デュフィ《黒い貨物船と虹》 1949年頃 

 

ラウール・デュフィ(1877 フランス -1953)

黒い貨物船と虹
1949年頃
油彩・キャンバス
38.0×46.1cm
(財)岡田文化財団寄贈

 

デュフィ《黒い貨物船と虹》 1949頃

 

 デュフィといえば、水底で揺らめく海藻のように軽快な線描が響き合うリズミカルな画面と、南仏の光を彷彿(ほうふつ)とさせる明るい色彩によって知られ、油彩であってもまるで水彩のような軽さを持ち味としている。
 こうした印象からいえば、この一点は、デュフィにしてはかなり重い。画面の大半を覆う黒というよりは濃紺に近い色。港を襲ったにわか雨が去りつつあるのか、早くも空には虹が架かっている。貨物船は、重い船体を覆った黒い雨の中からぼんやりと姿を現し始めたところなのだろうか。太い軽快な線描と対比された貨物船の引っかいたような細い輪郭線が効果を上げている。
 ドイツ占領下のパリを逃れてきた南仏で、デュフィは「黒い貨物船」のシリーズを十数点描いているが、船は常に真っ黒の魂として、まるで亡霊のように明るい港のまん中に浮かんでいる。案外この一点も、単なるありふれた港町の光景ではないのかもしれない。 (土田真紀 中日新聞 1991年8月30日掲載)


  

 柔らかな線と鮮やかな色彩で人生の喜びを描いた画家デュフィは、フランス北部の貿易港ル・アーヴルに生まれた。一九〇五年のサロン・ドートンヌ展で画家マティスの描く鮮明な色彩の絵画に感動し、マティスを中心としたグループ「野獣派」のメンバーとして出発。また〇九年、友人のフリエスとミュンヘンの街で世紀末芸術とバイエルン地方の農民絵画に出合い、その線描表現と装飾性を自分の作品に採り入れた。
 デュフィは四六年から五三年にかけて十五点ほどの「黒い貨物船」を描いているが、いずれも故郷ル・アーヴルのサン=タドレス海岸に浮かぶ貨物船をモチーフにしている。黒い色の面の中に、白や緑の輪郭線で船が切り取られるという特異な技法が使われており、黒に対する画家の強い関心を示す作品となっている。 (荒屋鋪透 中日新聞 1991年12月13日掲載)


  

 北フランスの港町ル・アーヴルに生まれたデュフィは、こよなく海を愛した画家である。作品に見られる奔放な線描と鮮やかな色彩は、彼のスタイルに野獣派という呼び名を与えているが、詩情あふれる絵画からは、およそその名にふさわしくない繊細さが感じられる。
 第二次世界大戦後の一九四六年から五三年にかけて、繰り返し描かれたのがこの「黒い貨物船」のシリーズ。
 背景はサン・タドレスの港だが、かつてデュフィが制作したような、明るい陽光のなかで裸婦の登場する港ではもはやなく、まんなかに不気味な船体をさらした、影のような貨物船のいる海の情景である。
◇ ◇ ◇
» **短い設問 a**
本文によると、デュフィが生まれたのはどこか。
これらの記録は本文とは関係がない。

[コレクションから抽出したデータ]
◇ ◇ ◇
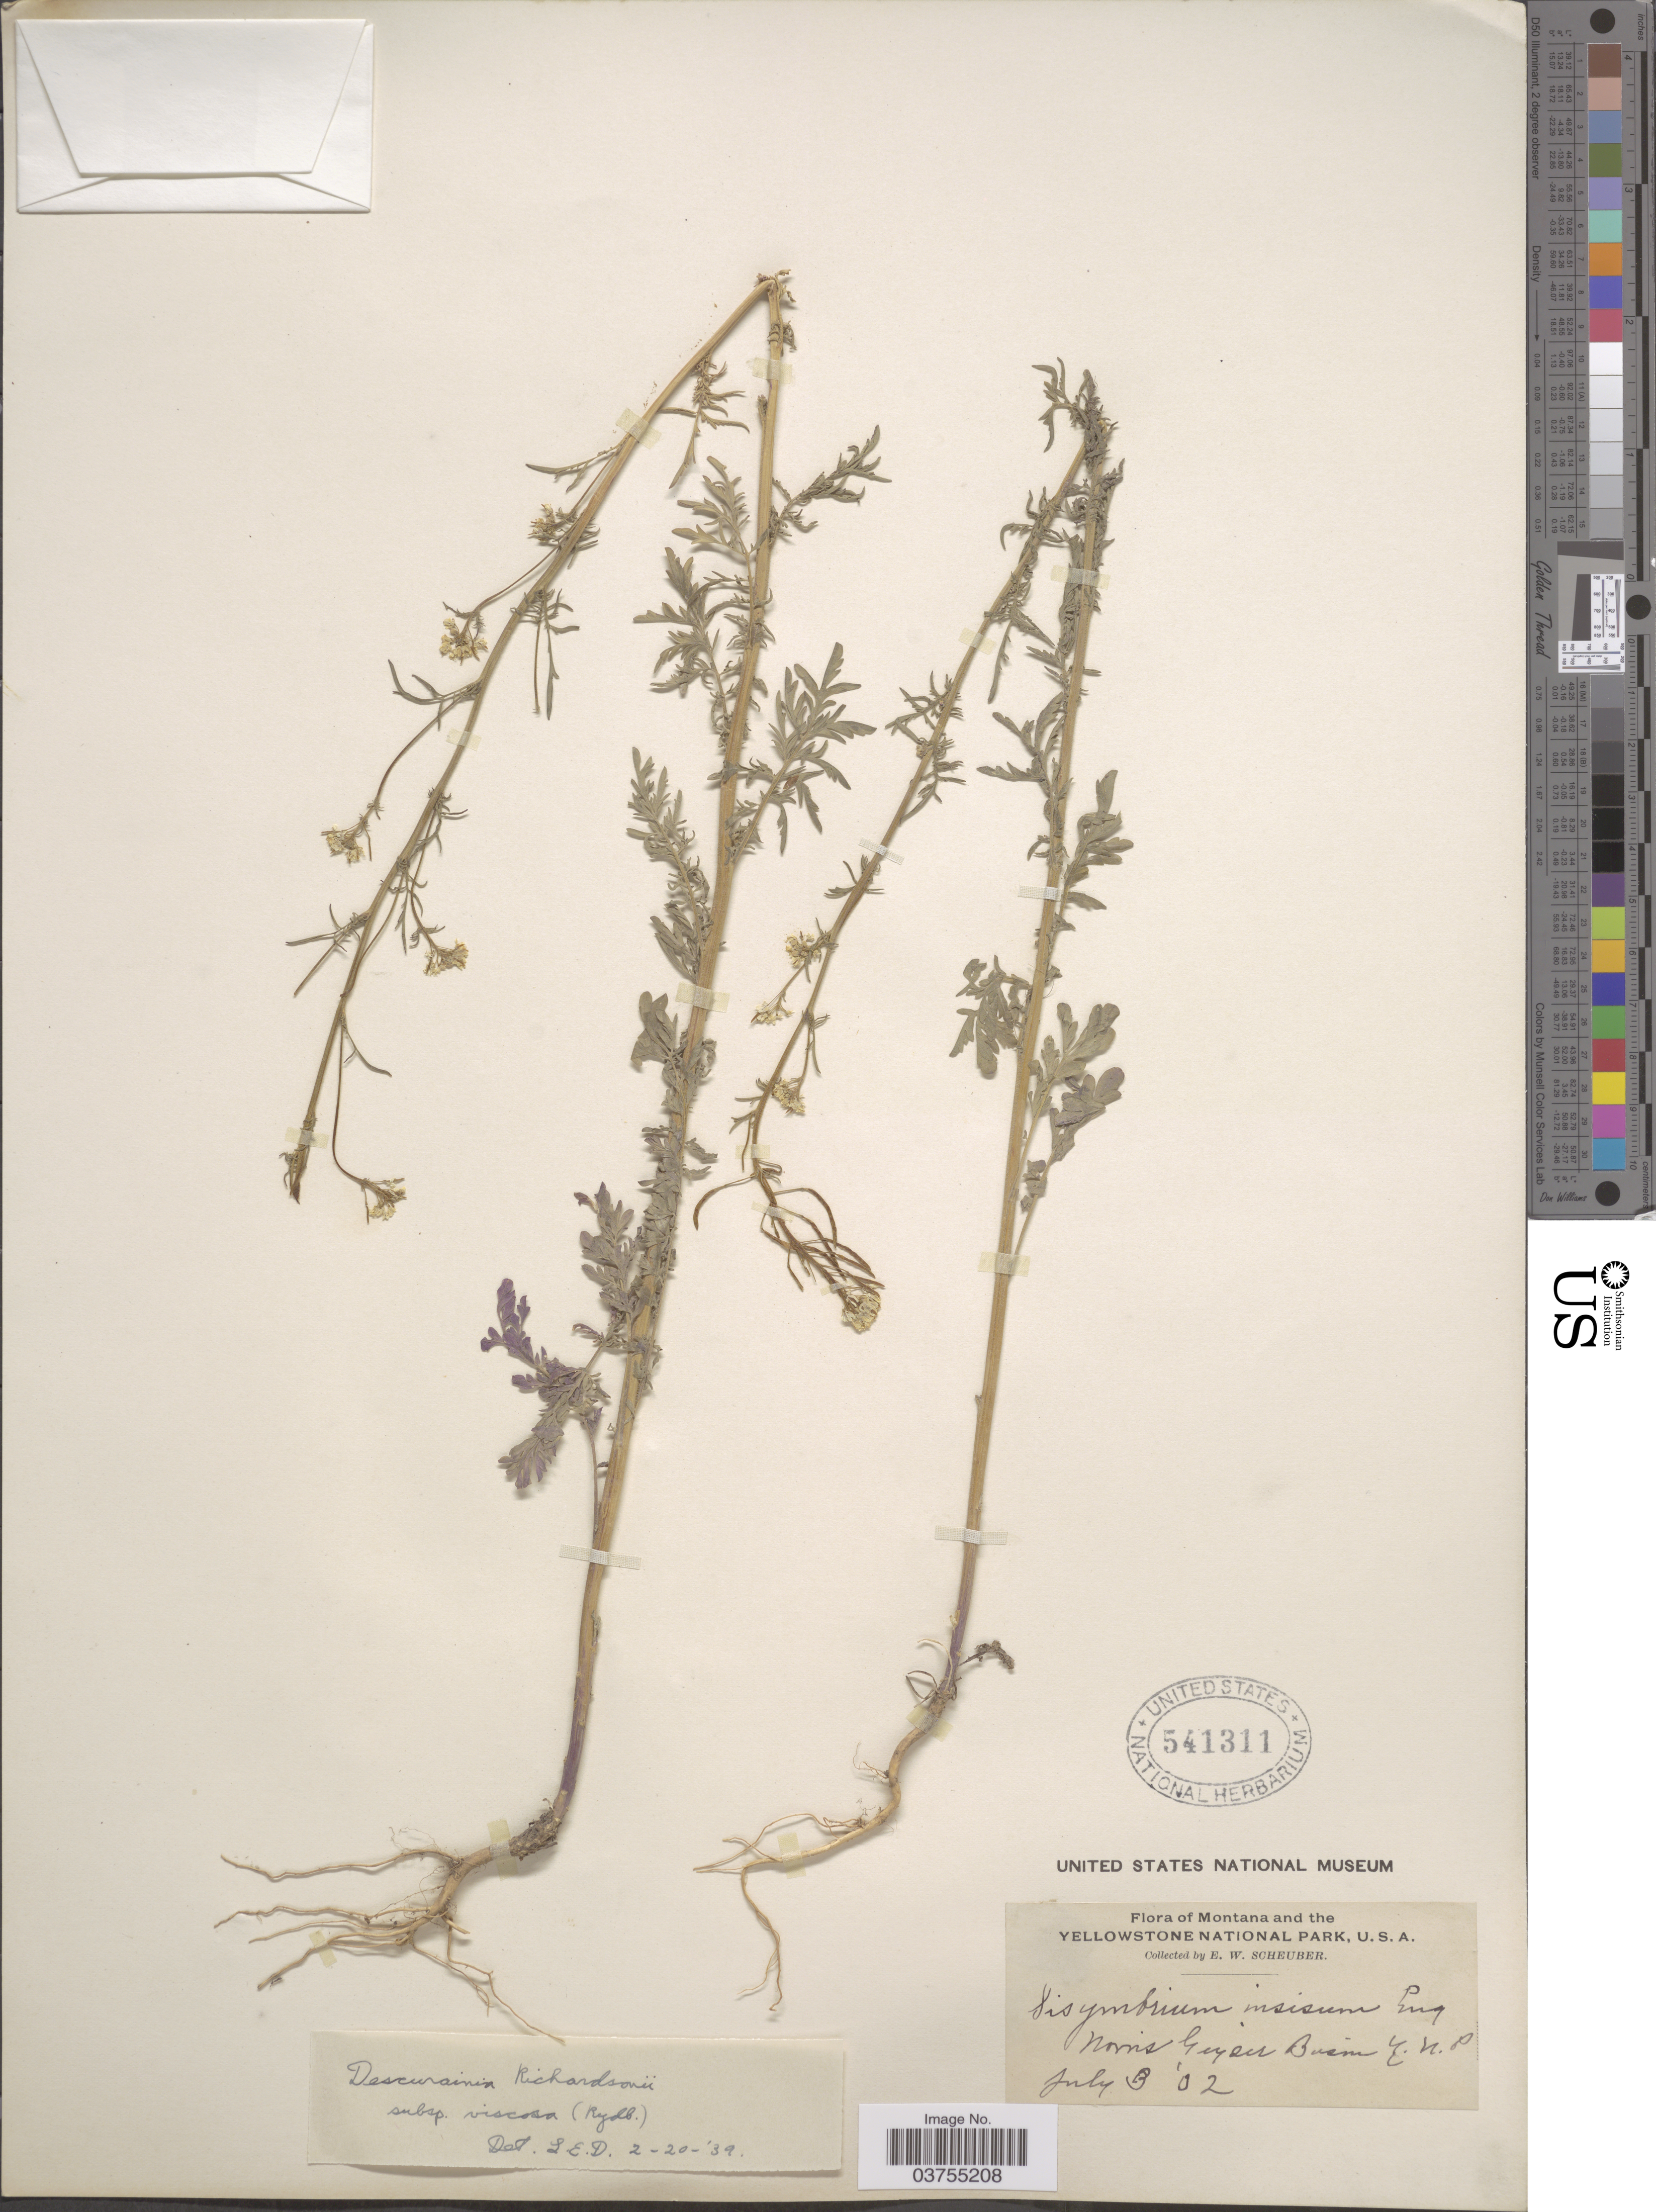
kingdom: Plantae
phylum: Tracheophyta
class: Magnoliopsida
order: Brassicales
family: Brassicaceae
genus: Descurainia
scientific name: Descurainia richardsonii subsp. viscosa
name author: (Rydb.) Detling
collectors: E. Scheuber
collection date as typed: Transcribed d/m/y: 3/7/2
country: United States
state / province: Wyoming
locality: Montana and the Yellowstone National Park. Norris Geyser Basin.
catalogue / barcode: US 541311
◇ ◇ ◇
» **短い設問 b**
記録のうち、「country: United States」を含む行から記録の最後の行までを両端も含めて取り出し、空行を除いて1行を1つの文字列とするJSONの文字列リストに書き換えてください。

» **最終解答 a**
フランス北部の貿易港ル・アーヴル。

» **最終解答 b**
[
  "country: United States",
  "state / province: Wyoming",
  "locality: Montana and the Yellowstone National Park. Norris Geyser Basin.",
  "catalogue / barcode: US 541311"
]